Podczas czwartkowej sesji rady miasta prezydent Ostrołęki Paweł Niewiadomski wygłosił oświadczenie w sprawie Centrum Integracji Cudzoziemców, wskazując, że nie jest to projekt związany ze sprowadzaniem obcokrajowców. W sprawie powstania CIC w Ostrołęce protestuje m.in. Konfederacja - jej działacze wystosowali internetową petycję w tej sprawie, wczoraj na konferencji prasowej obecny był m.in. poseł Krzysztof Mulawa.

Prezydent Ostrołęki o Centrum Integracji Cudzoziemców: "Nie wiąże się ze sprowadzaniem obcokrajowców"
Prezydent Ostrołęki na początku sesji rady miasta wygłosił emocjonalne przemówienie w sprawie Centrum Integracji Cudzoziemców. Z jego słów wynika, że opinia publiczna nie zrozumiała założeń…

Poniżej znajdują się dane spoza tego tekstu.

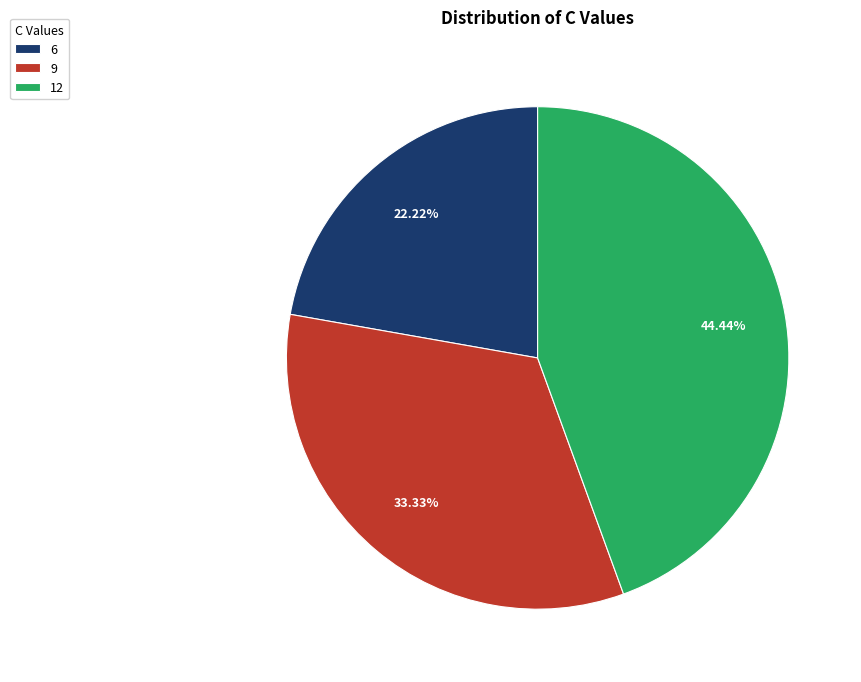

What percentage do 9 and 6 together represent?

55.6%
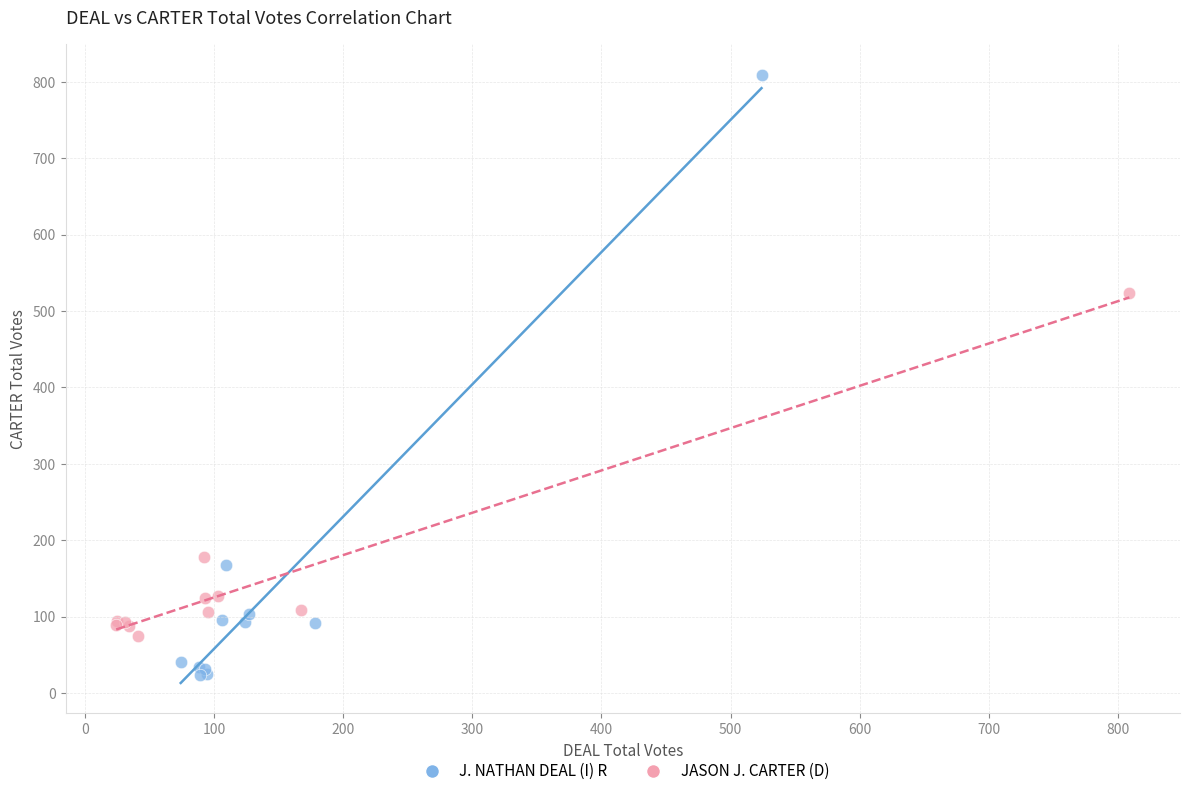

Which series has the widest spread of Y values?

J. NATHAN DEAL (I) R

- W imieniu radnych klubu PiS i mieszkańców miasta bardzo dziękuję za informację na temat utworzenia Centrum Integracji Cudzoziemców. Oświadczam, że jako radni musimy przewidywać skutki decyzji i dbać o bezpieczeństwo mieszkańców. Pojawiają się sygnały medialne, które wywołują duże emocje wśród mieszkańców. Rada miasta w Łomży przyjęła stanowisko, z którego wynika, że mieszkańcy są przeciwni - stwierdziła radna Jaworowska (PiS).
Radna dodała przy tym:
Szacunek należy się każdemu, jak prezydent wspomniał, natomiast nie jesteśmy miastem bogatym. Powinniśmy dbać o naszych mieszkańców, którzy swoje życie pragną tu mieszkać, pracować, wychowywać swoje dzieci, wnuki.
- Niepokojące sygnały już pojawiają się w przestrzeni publicznej. Nieruchomości naszego miasta mają służyć przede wszystkim naszym mieszkańcom - stwierdziła Jaworowska, kończąc: - Nie jest to oświadczenie polityczne, lecz troska o bezpieczeństwo naszych mieszkańców.
Głos zabrał również radny Adam Kurpiewski (Koalicja Obywatelska), wskazując, że osobiście próbował włączyć się w dyskusję, tłumacząc faktyczne przeznaczenie Centrum Integracji Cudzoziemców, ale nie przynosiło to efektów. W jego ocenie, należy walczyć z dezinformacją na wielu frontach, również przez służby prezydenta miasta.